05 July 2013
You probably have to be a fan of a certain brand of British humour to love this one, so it’s lucky that this appealed both to my inner lover of chaos and my inner lover of contrast (who knew I had so many inner lovers?!). I know I have at least one friend who is likely to review this who didn’t like it at all, but I laughed my head off.
Some of the cast members get abused. In particular the Royal Gala apples that were sourced locally for the run of this show (the festival’s Facebook page announced the “casting” of 425 Royal Gala apples of a certain size. Few of those used in the show I watched could have emerged unscathed.
But let’s start at the beginning.
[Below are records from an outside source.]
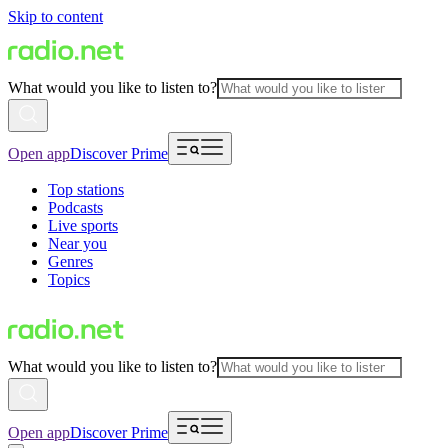
Skip to content
What would you like to listen to?
Open app
Discover Prime
Top stations
Podcasts
Live sports
Near you
Genres
Topics
What would you like to listen to?
Open app
Discover Prime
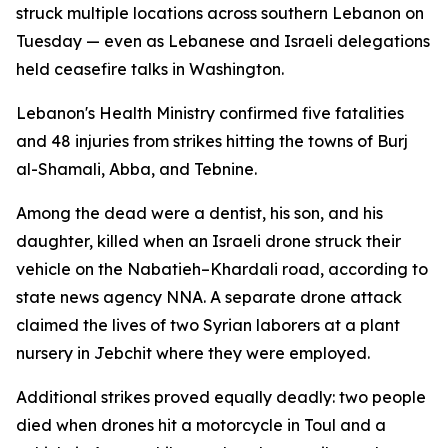
struck multiple locations across southern Lebanon on
Tuesday — even as Lebanese and Israeli delegations
held ceasefire talks in Washington.
Lebanon's Health Ministry confirmed five fatalities
and 48 injuries from strikes hitting the towns of Burj
al-Shamali, Abba, and Tebnine.
Among the dead were a dentist, his son, and his
daughter, killed when an Israeli drone struck their
vehicle on the Nabatieh–Khardali road, according to
state news agency NNA. A separate drone attack
claimed the lives of two Syrian laborers at a plant
nursery in Jebchit where they were employed.
Additional strikes proved equally deadly: two people
died when drones hit a motorcycle in Toul and a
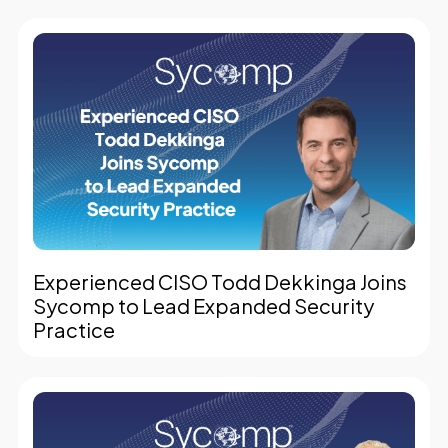
Experienced CISO Todd Dekkinga Joins
Sycomp to Lead Expanded Security
Practice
A line of relatively well-dressed individuals enters and begins some very stylized juggling — yes, of apples — as they move across the stage to some rather lovely music. Somehow, each of them is able to show some individuality, despite the fact that they are doing the same moves, and in unison. This follows through various permutations and combinations before things start to degenerate.
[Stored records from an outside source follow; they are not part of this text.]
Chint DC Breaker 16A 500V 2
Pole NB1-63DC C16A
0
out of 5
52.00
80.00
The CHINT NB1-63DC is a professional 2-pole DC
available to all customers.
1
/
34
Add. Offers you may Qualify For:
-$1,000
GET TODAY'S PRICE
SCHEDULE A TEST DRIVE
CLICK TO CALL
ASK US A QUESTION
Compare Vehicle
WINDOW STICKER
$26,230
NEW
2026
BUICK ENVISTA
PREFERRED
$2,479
You could say that the two women in the group are terribly taken advantage of in a most sexist way (in the video below you’ll see a snippet of them crawling in front of the seated men, who are juggling apples on them, done in time to “Stand by Your Man”), but you might also see them playing leading roles and getting their own licks in on the men as they insert various slaps into their own juggling.
More props are introduced: various pieces of china like teacups, saucers, plates and even teapots. This really marks the beginning of the descent into chaos, as even the setting up of the dishes on the floor becomes a competition marked by the frantic outdoing of one another. Then there are some attempts to juggle the dishes that don’t end well, often because of the interventions of others. Apples meet similarly gruesome ends in what can only be described as a terribly funny food fights starring apples and dishes and some very talented jugglers.
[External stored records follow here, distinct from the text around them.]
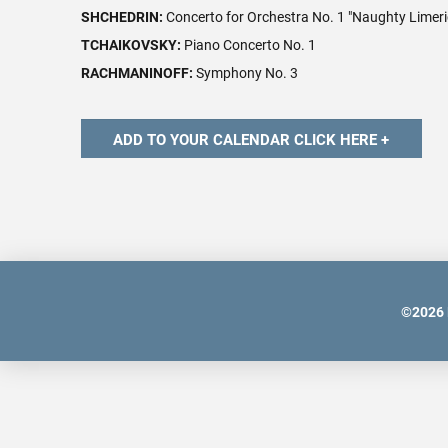
SHCHEDRIN:
Concerto for Orchestra No. 1 "Naughty Limeri
TCHAIKOVSKY:
Piano Concerto No. 1
RACHMANINOFF:
Symphony No. 3
©
2026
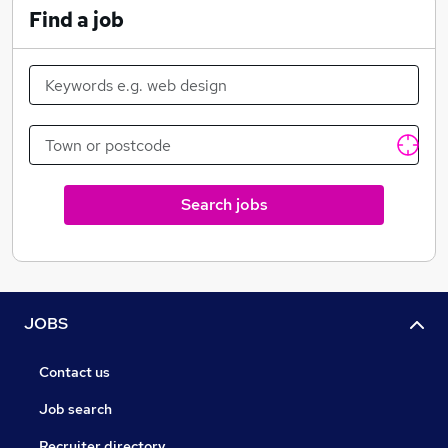
Find a job
Search jobs
JOBS
Contact us
Job search
Recruiter directory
There was a bit of a hush when at a certain high point (or low point, depending on your attitude toward this type of humour) where there is pouring of liquid that I guess is supposed to be tea on one of the jugglers. Pandemonium ensues and almost everything that is unscathed gets scathed.
Then they snap out of it (there’s my contrast) and return to the opening tune and juggling procession, altered only by their trying to avoid walking on the broken china or slipping on the smashed apples. And yes, they are juggling apples in this part. I thought it was a brilliant demonstration of things getting completely out of hand and then being reined back in, but the little boy in me was, as I said earlier, laughing his puerile head off.
Here’s a taste of the show:
It’s playing at the lovely Théâtre Outremont on Bernard, which is well air-conditioned (an issue on a day like this) and beautiful. Before you take your children, however, you might want to hear about the two young boys walking ahead of us with their mother as we left. They were each tossing around an apple, bouncing their apples off each other and themselves and then, suddenly, they smashed them on the ground! So if you do take your children to see this, it might be a good idea to keep them away from the china for a while afterwards.